Tradition is not the worship of ashes, but the preservation of fire.—Gustav Mahler

Sunday, April 12, 2015

Sen. Mike Lee's "Our Lost Constitution"

Via The Originalism Blog [itself highly bookmarkable], which is affiliated with the University of San Diego School of Law's Center for the Study of Constitutional Originalism:




Recently published—Senator Mike LeeOur Lost Constitution: The Willful Subversion of America's Founding Document (Sentinel 2015).  

Here is the book description from Amazon: 
In Our Lost Constitution, Senator Mike Lee tells the dramatic, little-known stories behind six of the Constitution’s most indispensible provisions. He shows their rise. He shows their fall. And he makes vividly clear how nearly every abuse of federal power today is rooted in neglect of this Lost Constitution. For example:

   • The Origination Clause says that all bills to raise taxes must originate in the House of Representatives, but contempt for the clause ensured the passage of Obamacare.
   • The Fourth Amendment protects us against unreasonable searches and seizures, but the NSA now collects our private data without a warrant.
   • The Legislative Powers Clause means that only Congress can pass laws, but unelected agencies now produce ninety-nine out of every one hundred pages of legal rules imposed on the American people.
Lee’s cast of characters includes a former Ku Klux Klansman, who hijacked the Establishment Clause to strangle Catholic schools; the Chief Justice of the Supreme Court, who called the Second Amendment a fraud; and the revered president who began his first of four terms by threat[en]ing to shatter the balance of power between Congress and the president, and who began his second term by vowing to do the same to the Supreme Court.

Fortunately, the Constitution has always had its defenders. Senator Lee tells the story of how Andrew Jackson, noted for his courage in duels and politics, stood firm against the unconstitutional expansion of federal powers. He brings to life Ben Franklin’s genius for compromise at a deeply divided constitutional convention. And he tells how in 2008, a couple of unlikely challengers persuaded the Supreme Court to rediscover the Second Amendment’s right to keep and bear arms.

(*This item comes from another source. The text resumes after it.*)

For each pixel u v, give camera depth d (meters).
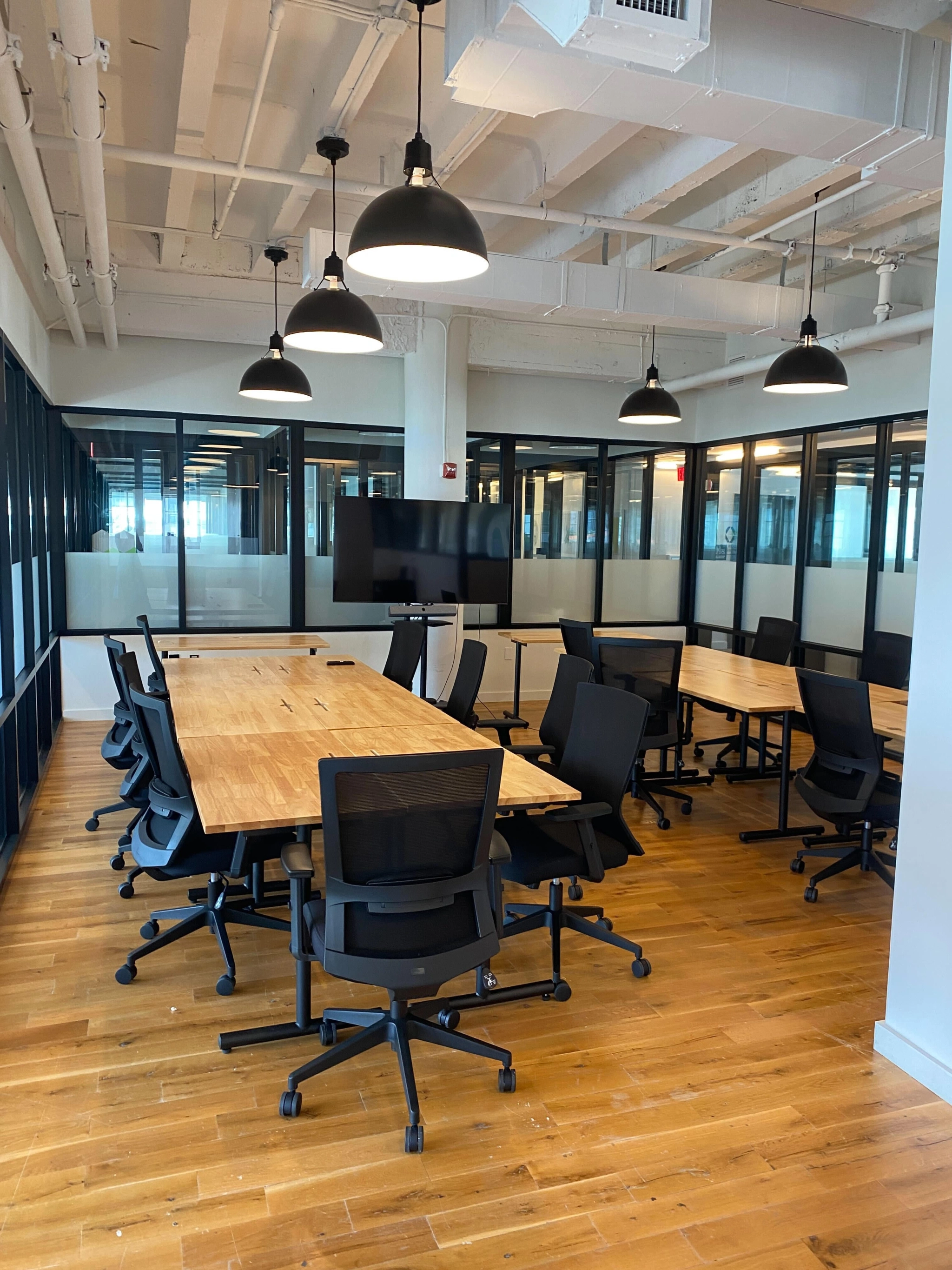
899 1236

Sections of the Constitution may have been forgotten, but it’s not too late to bring them back—if only we remember why we once demanded them and how we later lost them. Drawing on his experience working in all three branches of government, Senator Lee makes a bold case for resurrecting the Lost Constitution to restore and defend our fundamental liberties.
Senator Mike Lee knows how to tell a story. Combining historical fact and his own legal expertise with imagined dialogues and settings, Lee brings the sometimes dry and archaic debates of the constitutional convention in Philadelphia and other episodes to life, and with them the Constitution itself. This is truly an inspired, fascinating, and important book.
And from Michael McConnell
Mike Lee won election to the Senate by traveling around his state giving talks about the Constitution. Now he has written a most unusual book, which interweaves lively histories of what he calls the lost clauses of the Constitution with biting critiques of such modern issues as delegation of legislative power to agencies, NSA data collection, church and state, and Obamacare. Readers may not agree with all his conclusions, but they will encounter serious history and a conscientious attempt to grapple with modern issues in light of an enduring Constitution.